Dosen dan Peneliti di Universitas Indonesia
Gerakan Darul Islam (DI) pada dasarnya merupakan aksli kolektif yang dipimpin oleh Sekar Maridjan Kartosuwirjo, yang dimulai secara resmi pada tanggal 7 Desember 1948, dengan agama Islam sebagai idelogi politiknya. Banyak peneliti yang sudah mengkaji tentang gerakan ini dan menyampaikan pendapatnya, seperti: Nieuwenhuijze (1958) yang menilai masalah ideologi (Islam) dan ekonomi sebagai penyebabnya; sementara Jackson (1971, 1980) yang bertolak dari sumber lisan dan pengamatannya di lapangan,menilai gerakan DI/TII mendapat dukungan rakyat pedesaan karena adanya budaya patrimonial atau tepatnya budaya “bapakisme”, yaitu kesetiaan buta pada panutannya. Sementara Van Dijk yang bertolak dari sumber-sumber sekunder berkesimpulan bahwa munculnya gerakan DI disebabkan oleh hancurnya struktur lama. Sementara Dengel melihat gerakan DI atau Negara Islam Indonesia (NII) pada dasarnya sudah lama direncanakan oleh Kartosuwirjo yang banyak dipengaruhi oleh ramalan Jayabaya. Ia melancarkan gerakan itu karena melihat situasi dan kondisi yang memungkinkan terwujudnya cita-cita yang telah lama dimimpikannya, yaitu suasana perang melawan Belanda yang kafir.
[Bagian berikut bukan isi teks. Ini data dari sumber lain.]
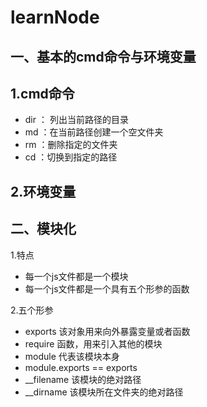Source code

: # learnNode

## 一、基本的cmd命令与环境变量

## 1.cmd命令

- dir ： 列出当前路径的目录
- md ：在当前路径创建一个空文件夹
- rm  ：删除指定的文件夹
- cd   ：切换到指定的路径

## 2.环境变量



## 二、模块化

1.特点

- 每一个js文件都是一个模块
- 每一个js文件都是一个具有五个形参的函数

2.五个形参

- exports 该对象用来向外暴露变量或者函数
- require 函数，用来引入其他的模块
- module 代表该模块本身
- module.exports == exports
- __filename 该模块的绝对路径
- __dirname 该模块所在文件夹的绝对路径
Paper ini mencoba untuk melihat kembali fenomena gerakan itu dengan tujuan untuk melihat kembali, seberapa besar pengaruh gerakan itu pada masyarakat muslim di pedesaan di Jawa Barat. Sejalan dengan tujuan itu maka ada dua pertanyaan yang hendak dicari jawabannya di sini, yaitu: (1) mengapa banyak komunitas muslim di pedesaan yang mendukung gerakan DI, dan (2) bagaimana sikap dan pandangan para alim ulama di Jawa Barat terhadapa DI?